*** Opening of RECORDS FOR THE TASK ***
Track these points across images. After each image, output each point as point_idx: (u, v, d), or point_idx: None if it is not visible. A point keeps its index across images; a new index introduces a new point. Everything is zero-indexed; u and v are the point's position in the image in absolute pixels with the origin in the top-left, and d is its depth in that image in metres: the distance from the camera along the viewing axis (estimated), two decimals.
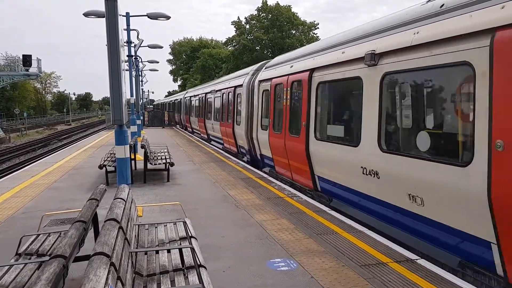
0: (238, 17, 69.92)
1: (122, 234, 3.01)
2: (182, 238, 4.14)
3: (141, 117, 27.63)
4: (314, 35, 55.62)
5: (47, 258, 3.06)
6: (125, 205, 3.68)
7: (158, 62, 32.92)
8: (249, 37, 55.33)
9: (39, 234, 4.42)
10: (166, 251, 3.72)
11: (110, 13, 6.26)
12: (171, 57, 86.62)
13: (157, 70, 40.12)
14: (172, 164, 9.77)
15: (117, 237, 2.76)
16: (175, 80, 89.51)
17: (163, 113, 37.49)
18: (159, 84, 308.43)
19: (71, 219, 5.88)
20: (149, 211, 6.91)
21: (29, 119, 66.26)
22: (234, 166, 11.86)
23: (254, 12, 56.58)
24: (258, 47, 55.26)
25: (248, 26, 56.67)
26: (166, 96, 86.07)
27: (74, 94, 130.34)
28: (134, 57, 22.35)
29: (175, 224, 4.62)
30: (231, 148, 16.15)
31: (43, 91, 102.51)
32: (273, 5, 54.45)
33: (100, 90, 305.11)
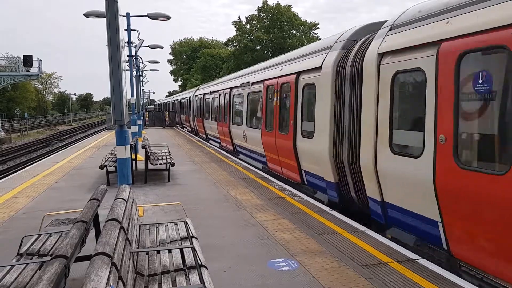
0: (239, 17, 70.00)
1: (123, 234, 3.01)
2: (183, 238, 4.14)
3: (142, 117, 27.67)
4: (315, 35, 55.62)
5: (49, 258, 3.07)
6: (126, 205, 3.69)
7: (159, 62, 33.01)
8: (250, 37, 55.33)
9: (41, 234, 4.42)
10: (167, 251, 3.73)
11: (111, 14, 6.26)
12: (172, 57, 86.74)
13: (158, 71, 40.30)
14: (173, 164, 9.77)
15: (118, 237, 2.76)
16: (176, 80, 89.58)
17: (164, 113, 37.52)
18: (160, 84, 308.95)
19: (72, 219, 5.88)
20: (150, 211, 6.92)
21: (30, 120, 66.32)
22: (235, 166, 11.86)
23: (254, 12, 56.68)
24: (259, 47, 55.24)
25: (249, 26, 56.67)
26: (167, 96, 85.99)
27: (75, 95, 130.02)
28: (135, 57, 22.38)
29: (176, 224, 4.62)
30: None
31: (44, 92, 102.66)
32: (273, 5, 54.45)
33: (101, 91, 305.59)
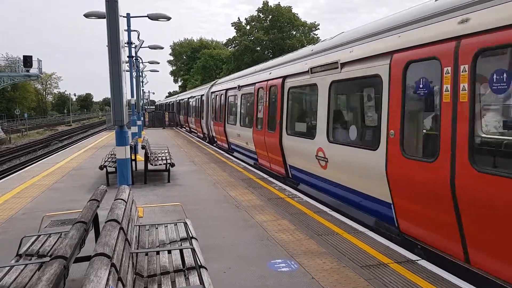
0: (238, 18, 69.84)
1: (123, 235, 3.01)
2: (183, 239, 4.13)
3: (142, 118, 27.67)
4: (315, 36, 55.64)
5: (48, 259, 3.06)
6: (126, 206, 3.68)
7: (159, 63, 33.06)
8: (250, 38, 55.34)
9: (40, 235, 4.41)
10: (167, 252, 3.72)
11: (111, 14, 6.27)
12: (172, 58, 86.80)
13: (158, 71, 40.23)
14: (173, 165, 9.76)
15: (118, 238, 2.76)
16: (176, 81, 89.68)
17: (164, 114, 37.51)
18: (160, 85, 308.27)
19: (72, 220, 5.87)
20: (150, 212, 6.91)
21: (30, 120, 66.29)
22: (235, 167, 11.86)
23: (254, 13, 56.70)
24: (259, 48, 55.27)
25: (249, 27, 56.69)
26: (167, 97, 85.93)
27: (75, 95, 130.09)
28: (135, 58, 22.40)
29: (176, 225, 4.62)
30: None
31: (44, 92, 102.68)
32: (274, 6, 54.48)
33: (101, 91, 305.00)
*** Close of RECORDS FOR THE TASK ***
*** Opening of RECORDS FOR THE TASK ***
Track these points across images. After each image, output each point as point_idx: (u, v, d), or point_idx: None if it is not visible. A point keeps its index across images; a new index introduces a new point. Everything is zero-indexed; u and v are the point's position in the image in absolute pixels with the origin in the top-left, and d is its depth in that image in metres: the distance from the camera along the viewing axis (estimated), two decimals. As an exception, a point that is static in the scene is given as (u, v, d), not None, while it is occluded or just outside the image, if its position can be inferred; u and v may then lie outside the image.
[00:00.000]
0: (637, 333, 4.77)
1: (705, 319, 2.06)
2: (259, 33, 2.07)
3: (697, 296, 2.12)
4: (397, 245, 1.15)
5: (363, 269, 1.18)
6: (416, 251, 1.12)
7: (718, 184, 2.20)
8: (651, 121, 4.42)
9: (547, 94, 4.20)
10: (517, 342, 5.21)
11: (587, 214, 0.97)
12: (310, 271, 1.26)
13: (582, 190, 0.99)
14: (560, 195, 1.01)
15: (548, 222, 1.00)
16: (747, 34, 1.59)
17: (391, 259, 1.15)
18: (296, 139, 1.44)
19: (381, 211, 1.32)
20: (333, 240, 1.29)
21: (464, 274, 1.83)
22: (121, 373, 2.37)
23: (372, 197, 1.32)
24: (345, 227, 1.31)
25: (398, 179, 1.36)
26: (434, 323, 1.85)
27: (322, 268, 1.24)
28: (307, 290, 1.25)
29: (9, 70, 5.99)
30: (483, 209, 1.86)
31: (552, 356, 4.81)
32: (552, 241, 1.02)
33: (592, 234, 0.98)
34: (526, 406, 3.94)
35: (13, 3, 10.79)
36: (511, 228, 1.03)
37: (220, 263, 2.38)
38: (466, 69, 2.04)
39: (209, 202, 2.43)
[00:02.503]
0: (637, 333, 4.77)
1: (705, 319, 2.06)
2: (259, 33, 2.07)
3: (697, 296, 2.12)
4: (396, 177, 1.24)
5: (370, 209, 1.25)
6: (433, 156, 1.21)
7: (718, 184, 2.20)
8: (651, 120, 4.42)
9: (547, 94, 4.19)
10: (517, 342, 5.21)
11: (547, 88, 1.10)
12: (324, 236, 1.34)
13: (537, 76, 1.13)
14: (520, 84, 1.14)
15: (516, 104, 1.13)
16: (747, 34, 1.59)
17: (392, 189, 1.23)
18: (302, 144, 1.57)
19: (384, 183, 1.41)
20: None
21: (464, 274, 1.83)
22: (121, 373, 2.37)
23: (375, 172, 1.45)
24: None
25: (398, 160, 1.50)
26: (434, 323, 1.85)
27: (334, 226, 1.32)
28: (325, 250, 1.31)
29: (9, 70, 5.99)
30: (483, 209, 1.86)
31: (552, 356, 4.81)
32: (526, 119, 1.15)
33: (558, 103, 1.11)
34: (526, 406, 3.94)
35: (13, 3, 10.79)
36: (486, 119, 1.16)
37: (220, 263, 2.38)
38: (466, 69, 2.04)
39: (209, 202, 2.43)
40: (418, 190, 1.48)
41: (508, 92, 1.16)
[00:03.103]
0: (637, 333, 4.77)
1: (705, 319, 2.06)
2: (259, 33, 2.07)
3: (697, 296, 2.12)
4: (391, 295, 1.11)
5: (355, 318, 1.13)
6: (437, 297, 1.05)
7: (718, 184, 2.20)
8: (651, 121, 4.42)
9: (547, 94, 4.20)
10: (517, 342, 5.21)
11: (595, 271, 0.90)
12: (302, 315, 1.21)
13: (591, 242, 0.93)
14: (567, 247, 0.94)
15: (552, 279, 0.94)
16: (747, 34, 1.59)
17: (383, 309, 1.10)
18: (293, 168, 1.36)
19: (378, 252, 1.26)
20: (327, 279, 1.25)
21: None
*** Close of RECORDS FOR THE TASK ***
*** Opening of RECORDS FOR THE TASK ***
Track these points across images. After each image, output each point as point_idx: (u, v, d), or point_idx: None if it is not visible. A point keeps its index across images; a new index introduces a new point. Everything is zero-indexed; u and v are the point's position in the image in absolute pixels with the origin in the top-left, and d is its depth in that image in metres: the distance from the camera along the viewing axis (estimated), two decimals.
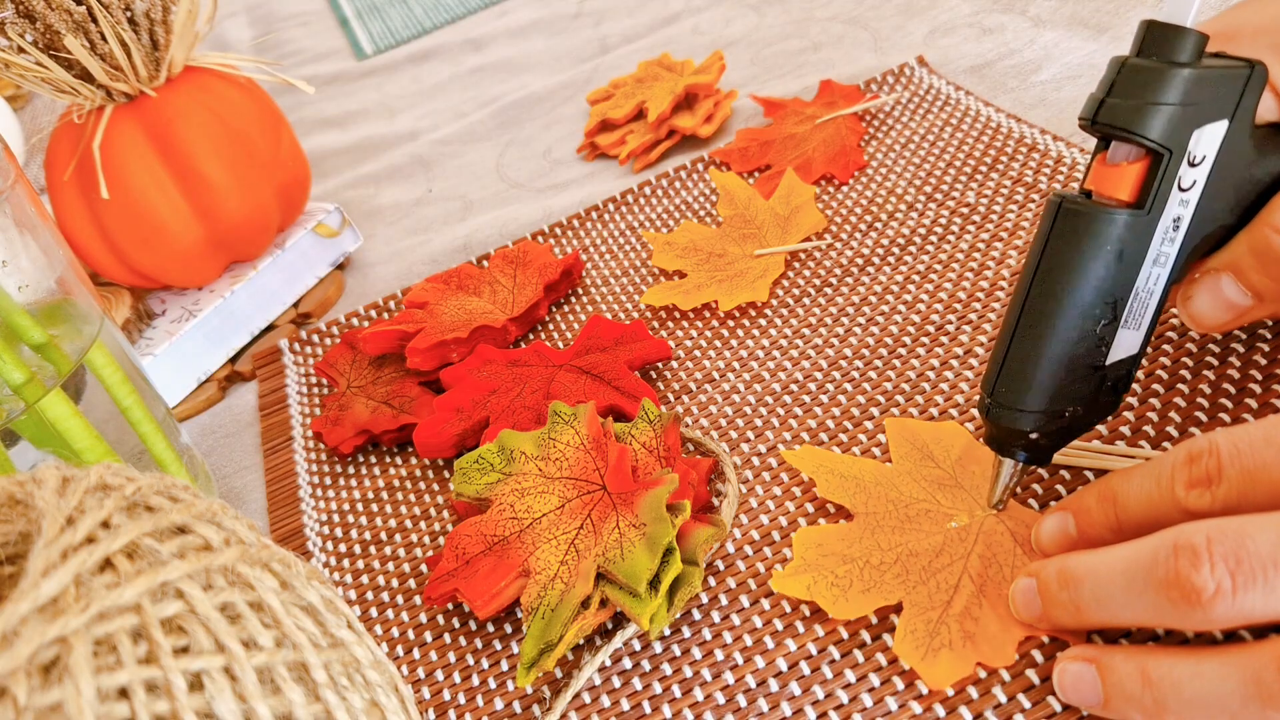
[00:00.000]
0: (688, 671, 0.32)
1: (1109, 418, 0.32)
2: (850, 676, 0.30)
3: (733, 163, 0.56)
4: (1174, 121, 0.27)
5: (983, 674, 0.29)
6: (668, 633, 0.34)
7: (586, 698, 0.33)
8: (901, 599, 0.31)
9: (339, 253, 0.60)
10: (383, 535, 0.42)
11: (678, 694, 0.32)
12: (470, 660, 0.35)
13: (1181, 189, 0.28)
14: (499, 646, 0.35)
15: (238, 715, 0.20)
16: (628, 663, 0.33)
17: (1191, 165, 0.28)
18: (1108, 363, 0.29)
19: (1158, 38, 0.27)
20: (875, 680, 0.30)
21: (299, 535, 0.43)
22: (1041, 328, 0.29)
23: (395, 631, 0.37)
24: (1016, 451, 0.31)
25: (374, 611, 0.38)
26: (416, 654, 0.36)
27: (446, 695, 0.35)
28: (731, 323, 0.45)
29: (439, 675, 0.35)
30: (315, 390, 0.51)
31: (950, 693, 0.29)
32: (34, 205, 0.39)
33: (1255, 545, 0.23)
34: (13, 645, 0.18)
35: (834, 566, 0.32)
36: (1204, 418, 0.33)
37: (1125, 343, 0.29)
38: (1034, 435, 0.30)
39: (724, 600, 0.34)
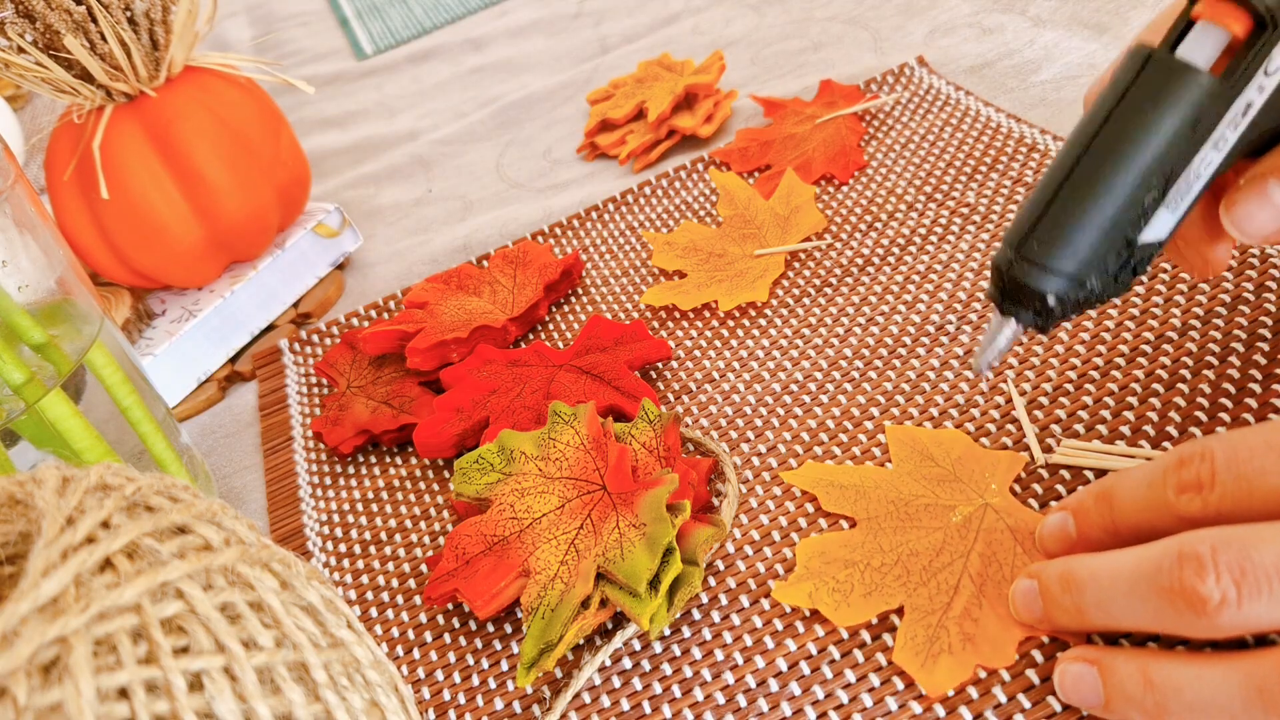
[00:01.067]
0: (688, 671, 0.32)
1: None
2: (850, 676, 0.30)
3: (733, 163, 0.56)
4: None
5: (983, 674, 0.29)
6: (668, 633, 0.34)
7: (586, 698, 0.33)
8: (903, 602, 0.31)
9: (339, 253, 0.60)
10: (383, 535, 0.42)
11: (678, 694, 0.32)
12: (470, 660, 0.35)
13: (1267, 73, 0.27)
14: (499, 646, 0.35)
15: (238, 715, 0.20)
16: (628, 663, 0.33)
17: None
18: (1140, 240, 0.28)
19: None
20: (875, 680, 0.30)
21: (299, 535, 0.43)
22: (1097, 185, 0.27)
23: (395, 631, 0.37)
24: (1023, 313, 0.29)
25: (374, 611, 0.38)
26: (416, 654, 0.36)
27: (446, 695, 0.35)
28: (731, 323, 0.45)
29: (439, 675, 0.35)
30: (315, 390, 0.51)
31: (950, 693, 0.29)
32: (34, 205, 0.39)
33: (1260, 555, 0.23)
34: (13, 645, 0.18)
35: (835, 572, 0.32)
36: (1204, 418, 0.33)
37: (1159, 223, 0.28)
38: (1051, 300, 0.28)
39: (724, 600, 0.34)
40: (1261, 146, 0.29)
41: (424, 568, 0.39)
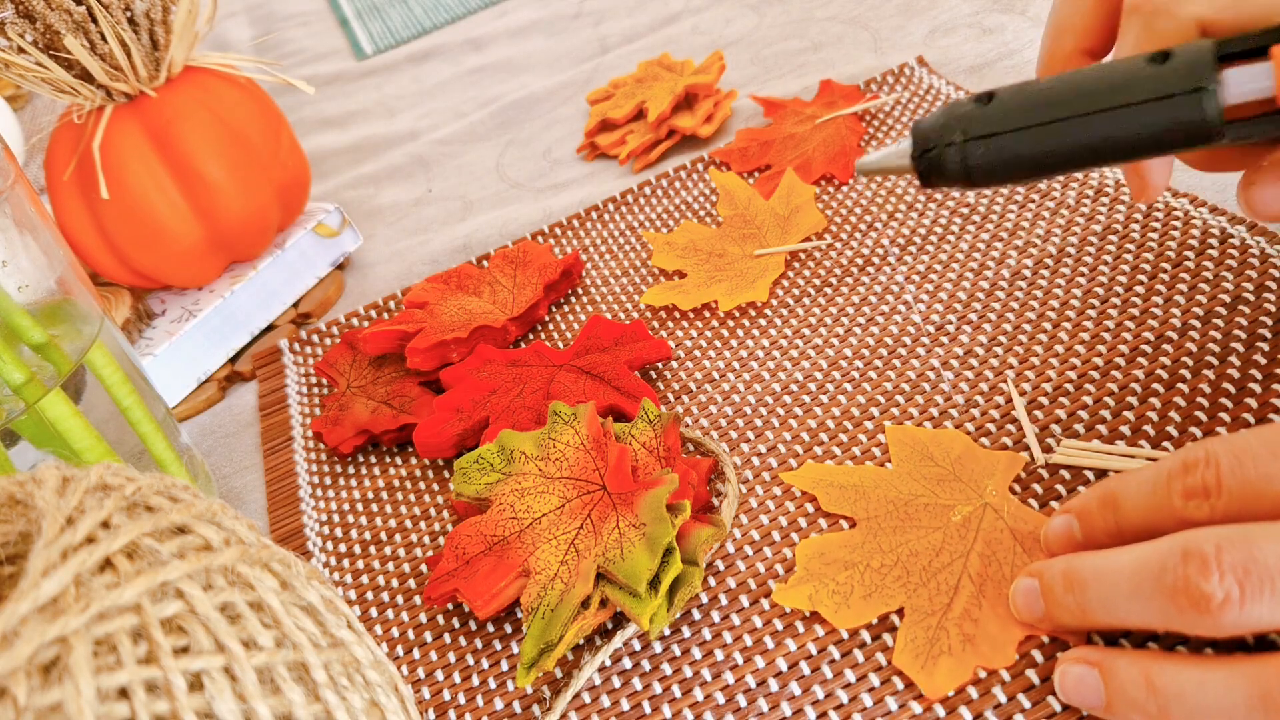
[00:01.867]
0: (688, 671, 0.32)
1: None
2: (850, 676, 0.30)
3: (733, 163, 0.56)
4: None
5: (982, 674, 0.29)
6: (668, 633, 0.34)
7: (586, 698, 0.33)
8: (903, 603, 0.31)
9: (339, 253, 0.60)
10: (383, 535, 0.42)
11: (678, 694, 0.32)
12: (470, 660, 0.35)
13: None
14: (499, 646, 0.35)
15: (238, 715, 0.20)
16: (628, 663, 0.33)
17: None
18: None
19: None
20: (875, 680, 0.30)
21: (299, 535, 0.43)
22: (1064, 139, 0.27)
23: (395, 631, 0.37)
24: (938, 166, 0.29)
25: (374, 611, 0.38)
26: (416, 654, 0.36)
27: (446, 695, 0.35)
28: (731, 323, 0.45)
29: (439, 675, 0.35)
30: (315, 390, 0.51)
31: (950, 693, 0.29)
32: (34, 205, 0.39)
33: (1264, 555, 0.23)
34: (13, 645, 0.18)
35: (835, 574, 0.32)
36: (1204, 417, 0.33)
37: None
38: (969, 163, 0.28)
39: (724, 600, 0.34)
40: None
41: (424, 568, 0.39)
*** Close of RECORDS FOR THE TASK ***
_TASK TO CARRY OUT_: Reproduce, word for word and in full, only the lines above that start at the line with "23: (372, 197, 1.32)" and run through the line with "41: (508, 92, 1.16)", both ends included.

_RESULT FOR THIS TASK_:
23: (372, 197, 1.32)
24: (345, 227, 1.31)
25: (398, 179, 1.36)
26: (434, 323, 1.85)
27: (322, 268, 1.24)
28: (307, 290, 1.25)
29: (9, 70, 5.99)
30: (483, 209, 1.86)
31: (552, 356, 4.81)
32: (552, 241, 1.02)
33: (592, 234, 0.98)
34: (526, 406, 3.94)
35: (13, 3, 10.79)
36: (511, 228, 1.03)
37: (220, 263, 2.38)
38: (466, 69, 2.04)
39: (209, 202, 2.43)
[00:02.503]
0: (637, 333, 4.77)
1: (705, 319, 2.06)
2: (259, 33, 2.07)
3: (697, 296, 2.12)
4: (396, 177, 1.24)
5: (370, 209, 1.25)
6: (433, 156, 1.21)
7: (718, 184, 2.20)
8: (651, 120, 4.42)
9: (547, 94, 4.19)
10: (517, 342, 5.21)
11: (547, 88, 1.10)
12: (324, 236, 1.34)
13: (537, 76, 1.13)
14: (520, 84, 1.14)
15: (516, 104, 1.13)
16: (747, 34, 1.59)
17: (392, 189, 1.23)
18: (302, 144, 1.57)
19: (384, 183, 1.41)
20: None
21: (464, 274, 1.83)
22: (121, 373, 2.37)
23: (375, 172, 1.45)
24: None
25: (398, 160, 1.50)
26: (434, 323, 1.85)
27: (334, 226, 1.32)
28: (325, 250, 1.31)
29: (9, 70, 5.99)
30: (483, 209, 1.86)
31: (552, 356, 4.81)
32: (526, 119, 1.15)
33: (558, 103, 1.11)
34: (526, 406, 3.94)
35: (13, 3, 10.79)
36: (486, 119, 1.16)
37: (220, 263, 2.38)
38: (466, 69, 2.04)
39: (209, 202, 2.43)
40: (418, 190, 1.48)
41: (508, 92, 1.16)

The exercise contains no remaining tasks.